Rising criminality in refugee camps
We are concerned by a spate of murders in Rohingya camps in the last six months that have left the refugees insecure among themselves. The killings—19, in total, including two ghastly murders of two community leaders—have not only sown fear among the already devastated group of people who fled widespread state-sponsored violence in Myanmar, their ancestral land, but have also raised questions about safety and security inside the camps in Bangladesh.
According to a report by this newspaper, as many as 55 Rohingyas have been arrested as part of the murder investigations, which have so far yielded no breakthrough. In addition, other serious crimes including rape, abduction and drug peddling have reportedly been committed inside refugee camps.
The government's announcement that it would deploy an additional 2,000 policemen to guard the camps is a welcome move, but it would be amateurish to hope that less than 3,000 police personnel would be enough to maintain law and order in camps where nearly a million are cramped in.
While the local police suspect the internal rivalry to establish supremacy or "silly matters" as the main reasons for those murders, the policymakers should contemplate the bigger picture. Too many people are living in ghetto-like camps, and there is little scope for them to do any meaningful work other than merely surviving on aid.

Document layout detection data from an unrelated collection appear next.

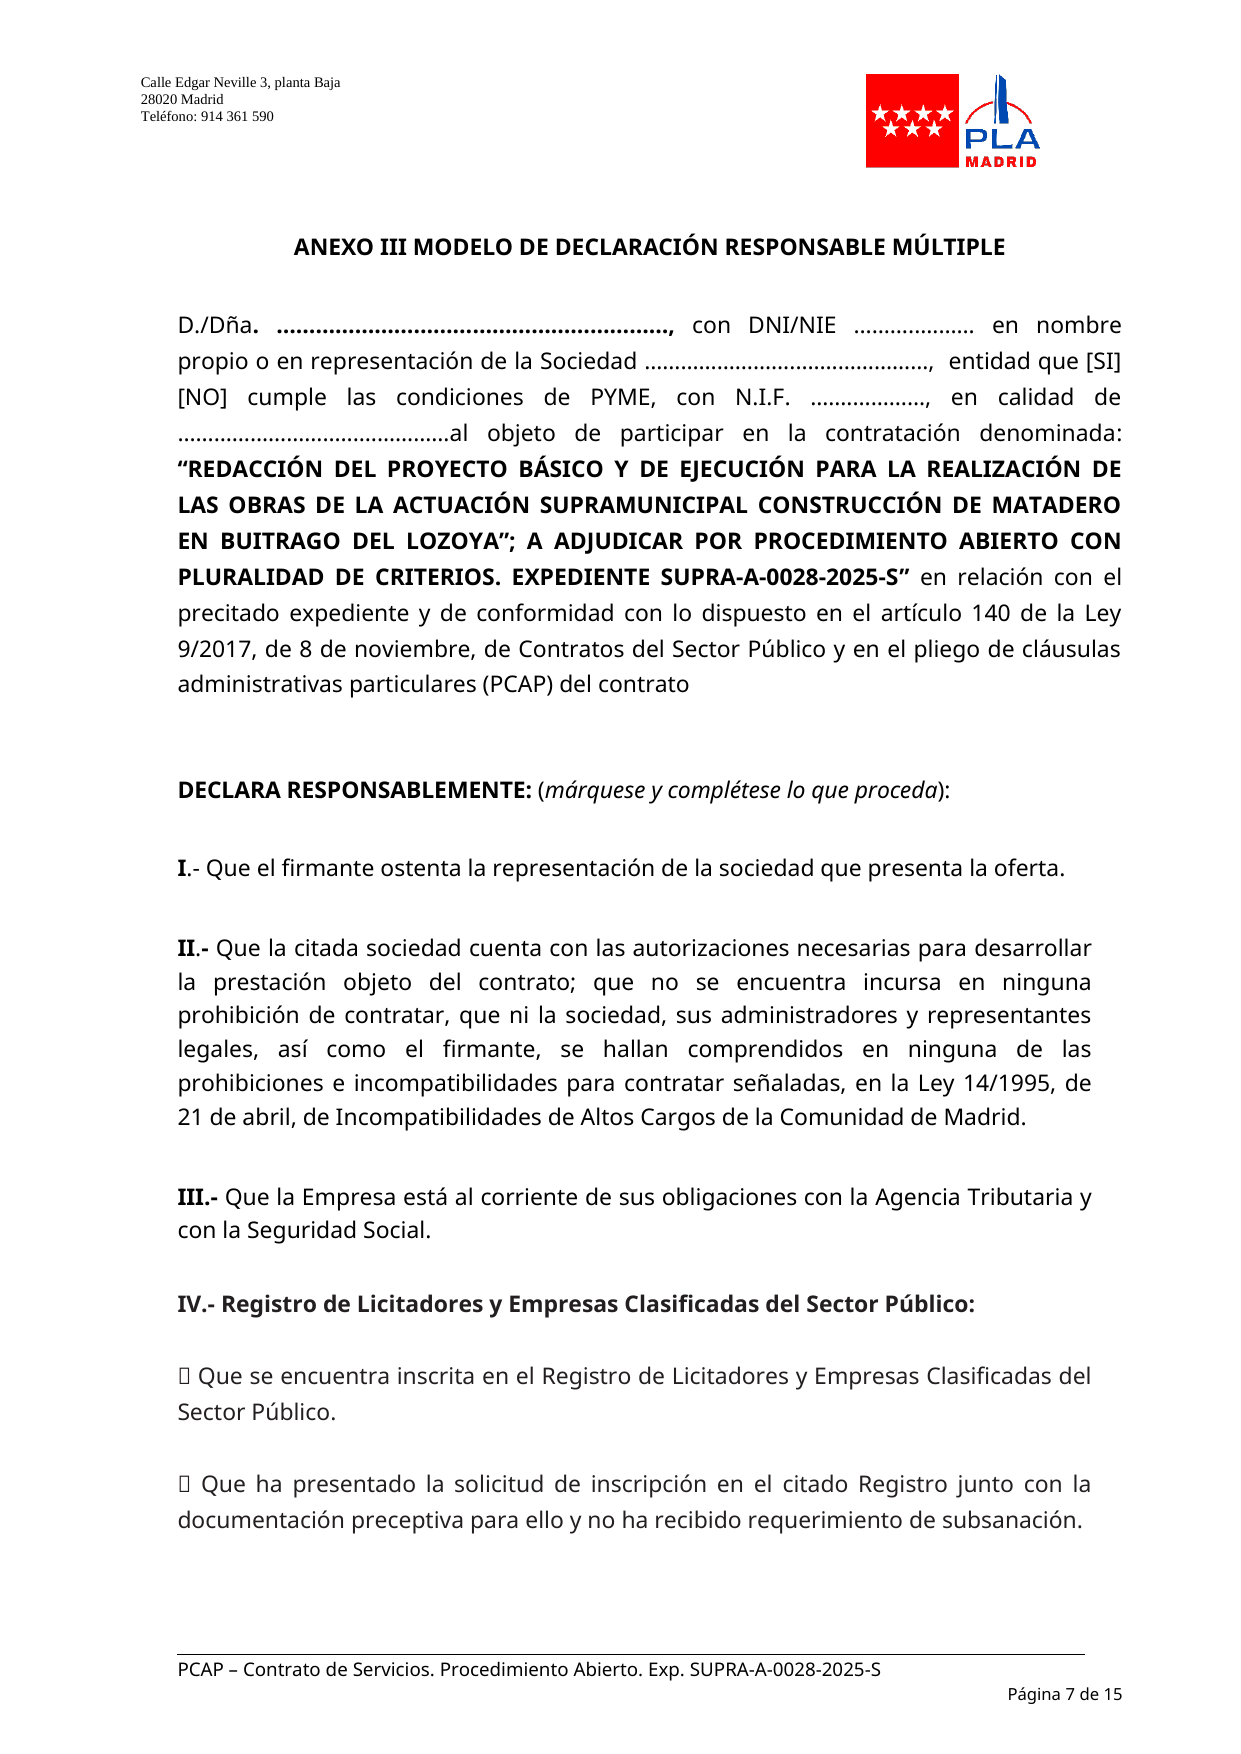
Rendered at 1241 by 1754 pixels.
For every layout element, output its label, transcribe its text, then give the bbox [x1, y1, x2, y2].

text DECLARA RESPONSABLEMENTE: (márquese y complétese lo que proceda): [177, 774, 1122, 805]
text II.- Que la citada sociedad cuenta con las autorizaciones necesarias para desarrollar la prestación objeto del contrato; que no se encuentra incursa en ninguna prohibición de contratar, que ni la sociedad, sus administradores y representantes legales, así como el firmante, se hallan comprendidos en ninguna de las prohibiciones e incompatibilidades para contratar señaladas, en la Ley 14/1995, de 21 de abril, de Incompatibilidades de Altos Cargos de la Comunidad de Madrid. [177, 932, 1093, 1132]
text III.- Que la Empresa está al corriente de sus obligaciones con la Agencia Tributaria y con la Seguridad Social. [177, 1181, 1093, 1246]
subtitle ANEXO III MODELO DE DECLARACIÓN RESPONSABLE MÚLTIPLE [177, 231, 1122, 262]
text D./Dña. ……………………………………………………, con DNI/NIE ………..……… en nombre propio o en representación de la Sociedad ……………………..…………………, entidad que [SI] [NO] cumple las condiciones de PYME, con N.I.F. ….……………, en calidad de ………………………...……………al objeto de participar en la contratación denominada: “REDACCIÓN DEL PROYECTO BÁSICO Y DE EJECUCIÓN PARA LA REALIZACIÓN DE LAS OBRAS DE LA ACTUACIÓN SUPRAMUNICIPAL CONSTRUCCIÓN DE MATADERO EN BUITRAGO DEL LOZOYA”; A ADJUDICAR POR PROCEDIMIENTO ABIERTO CON PLURALIDAD DE CRITERIOS. EXPEDIENTE SUPRA-A-0028-2025-S” en relación con el precitado expediente y de conformidad con lo dispuesto en el artículo 140 de la Ley 9/2017, de 8 de noviembre, de Contratos del Sector Público y en el pliego de cláusulas administrativas particulares (PCAP) del contrato [177, 309, 1122, 700]
text 􀂆 Que ha presentado la solicitud de inscripción en el citado Registro junto con la documentación preceptiva para ello y no ha recibido requerimiento de subsanación. [177, 1468, 1093, 1535]
text 􀂆 Que se encuentra inscrita en el Registro de Licitadores y Empresas Clasificadas del Sector Público. [177, 1360, 1093, 1427]
text I.- Que el firmante ostenta la representación de la sociedad que presenta la oferta. [177, 852, 1122, 883]
picture [865, 73, 1042, 168]
text IV.- Registro de Licitadores y Empresas Clasificadas del Sector Público: [177, 1288, 1093, 1319]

Unfortunately, there's no option other than channelling more resources to maintain the camps. While the current situation warrants more law-enforcement efforts, all stakeholders including the government and aid agencies should join hands to address the underlying reasons—such as unemployment and frustration among the youth. At the same time, all parties involved should double down on their efforts to repatriate these refugees to their motherland with their rights fully protected.